▶ [WORK TASK]: Reproduce the full listing below unchanged, apart from the pictures.

▶ [DATA UNDER STUDY]:
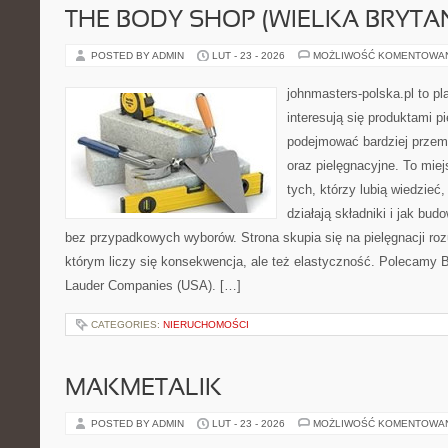
THE BODY SHOP (WIELKA BRYTAN
POSTED BY ADMIN
LUT - 23 - 2026
MOŻLIWOŚĆ KOMENTOWA
johnmasters-polska.pl to pl
interesują się produktami p
podejmować bardziej prze
oraz pielęgnacyjne. To mie
tych, którzy lubią wiedzieć,
działają składniki i jak bu
bez przypadkowych wyborów. Strona skupia się na pielęgnacji roz
którym liczy się konsekwencja, ale też elastyczność. Polecamy B
Lauder Companies (USA). […]
CATEGORIES:
NIERUCHOMOŚCI
MAKMETALIK
POSTED BY ADMIN
LUT - 23 - 2026
MOŻLIWOŚĆ KOMENTOWA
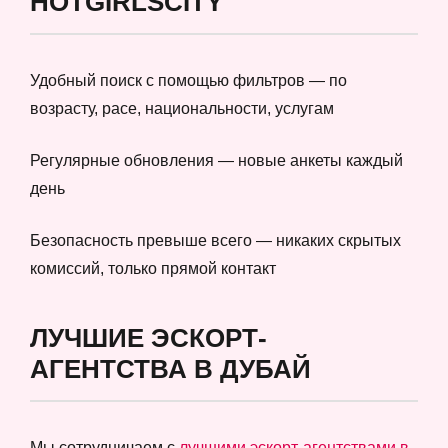
HOTGIRLSCITY
Удобный поиск с помощью фильтров — по
возрасту, расе, национальности, услугам
Регулярные обновления — новые анкеты каждый
день
Безопасность превыше всего — никаких скрытых
комиссий, только прямой контакт
ЛУЧШИЕ ЭСКОРТ-
АГЕНТСТВА В ДУБАЙ
Мы сотрудничаем с
лучшими эскорт-агентствами в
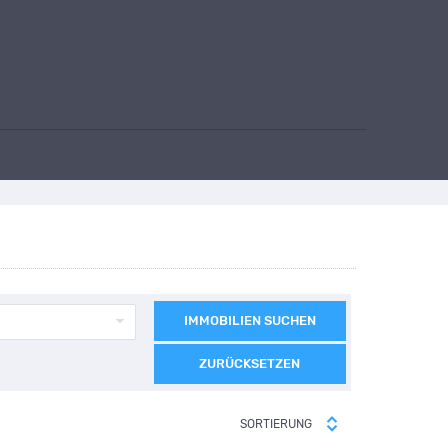
IMMOBILIEN SUCHEN
ZURÜCKSETZEN
SORTIERUNG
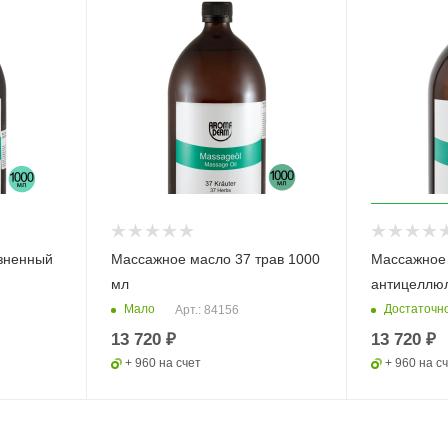
зненный
Массажное масло 37 трав 1000
Массажное
мл
антицеллюл
Мало
Достаточн
Арт.: 84156
13 720 ₽
13 720 ₽
+ 960 на счет
+ 960 на с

▶ [RESULT FOR THIS EXERCISE]:
THE BODY SHOP (WIELKA BRYTAN
POSTED BY ADMIN
LUT - 23 - 2026
MOŻLIWOŚĆ KOMENTOWA
johnmasters-polska.pl to pl
interesują się produktami p
podejmować bardziej prze
oraz pielęgnacyjne. To mie
tych, którzy lubią wiedzieć,
działają składniki i jak bu
bez przypadkowych wyborów. Strona skupia się na pielęgnacji roz
którym liczy się konsekwencja, ale też elastyczność. Polecamy B
Lauder Companies (USA). […]
CATEGORIES:
NIERUCHOMOŚCI
MAKMETALIK
POSTED BY ADMIN
LUT - 23 - 2026
MOŻLIWOŚĆ KOMENTOWA
HOTGIRLSCITY
Удобный поиск с помощью фильтров — по
возрасту, расе, национальности, услугам
Регулярные обновления — новые анкеты каждый
день
Безопасность превыше всего — никаких скрытых
комиссий, только прямой контакт
ЛУЧШИЕ ЭСКОРТ-
АГЕНТСТВА В ДУБАЙ
Мы сотрудничаем с
лучшими эскорт-агентствами в
IMMOBILIEN SUCHEN
ZURÜCKSETZEN
SORTIERUNG
зненный
Массажное масло 37 трав 1000
Массажное
мл
антицеллюл
Мало
Достаточн
Арт.: 84156
13 720 ₽
13 720 ₽
+ 960 на счет
+ 960 на с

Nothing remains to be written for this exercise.